▶ Problem to work on
Reproduce every entry word for word. Drop all pictures from the copy.

▶ Collected data entries
□ □ □
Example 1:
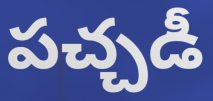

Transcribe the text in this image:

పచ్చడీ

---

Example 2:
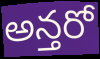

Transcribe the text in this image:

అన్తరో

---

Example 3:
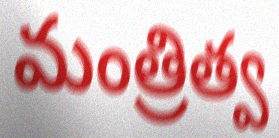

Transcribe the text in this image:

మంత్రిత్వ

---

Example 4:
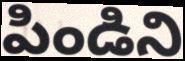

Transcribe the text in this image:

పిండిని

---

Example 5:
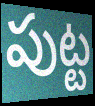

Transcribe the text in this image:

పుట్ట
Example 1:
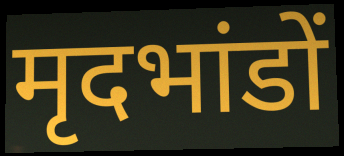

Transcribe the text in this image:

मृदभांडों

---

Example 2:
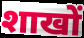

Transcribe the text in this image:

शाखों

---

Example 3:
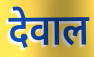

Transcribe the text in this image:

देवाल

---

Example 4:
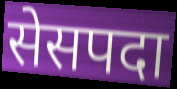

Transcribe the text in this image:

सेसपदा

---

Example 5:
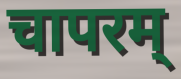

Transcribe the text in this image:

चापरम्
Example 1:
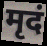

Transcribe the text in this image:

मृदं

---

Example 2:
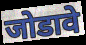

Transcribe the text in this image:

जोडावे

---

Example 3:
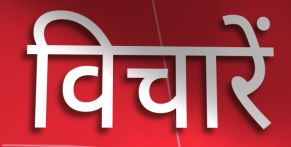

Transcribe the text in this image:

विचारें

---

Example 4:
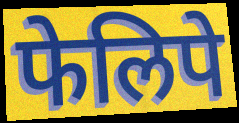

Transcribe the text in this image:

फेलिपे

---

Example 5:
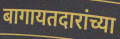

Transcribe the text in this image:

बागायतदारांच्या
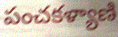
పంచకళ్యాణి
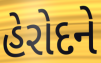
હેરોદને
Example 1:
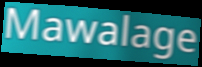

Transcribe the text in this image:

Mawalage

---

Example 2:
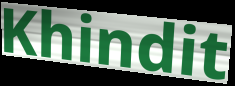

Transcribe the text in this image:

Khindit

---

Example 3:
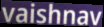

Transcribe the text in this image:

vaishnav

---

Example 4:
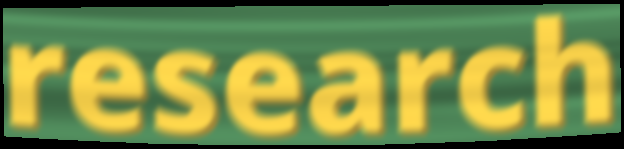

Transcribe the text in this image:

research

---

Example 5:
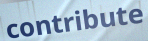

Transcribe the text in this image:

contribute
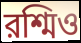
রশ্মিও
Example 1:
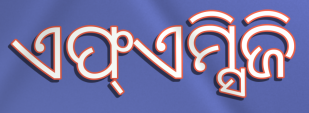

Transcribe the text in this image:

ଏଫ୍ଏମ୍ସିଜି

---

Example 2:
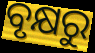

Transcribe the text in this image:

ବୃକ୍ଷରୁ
□ □ □
▶ Written answer
Example 1:

Transcribe the text in this image:

పచ్చడీ

---

Example 2:

Transcribe the text in this image:

అన్తరో

---

Example 3:

Transcribe the text in this image:

మంత్రిత్వ

---

Example 4:

Transcribe the text in this image:

పిండిని

---

Example 5:

Transcribe the text in this image:

పుట్ట
Example 1:

Transcribe the text in this image:

मृदभांडों

---

Example 2:

Transcribe the text in this image:

शाखों

---

Example 3:

Transcribe the text in this image:

देवाल

---

Example 4:

Transcribe the text in this image:

सेसपदा

---

Example 5:

Transcribe the text in this image:

चापरम्
Example 1:

Transcribe the text in this image:

मृदं

---

Example 2:

Transcribe the text in this image:

जोडावे

---

Example 3:

Transcribe the text in this image:

विचारें

---

Example 4:

Transcribe the text in this image:

फेलिपे

---

Example 5:

Transcribe the text in this image:

बागायतदारांच्या
పంచకళ్యాణి
હેરોદને
Example 1:

Transcribe the text in this image:

Mawalage

---

Example 2:

Transcribe the text in this image:

Khindit

---

Example 3:

Transcribe the text in this image:

vaishnav

---

Example 4:

Transcribe the text in this image:

research

---

Example 5:

Transcribe the text in this image:

contribute
রশ্মিও
Example 1:

Transcribe the text in this image:

ଏଫ୍ଏମ୍ସିଜି

---

Example 2:

Transcribe the text in this image:

ବୃକ୍ଷରୁ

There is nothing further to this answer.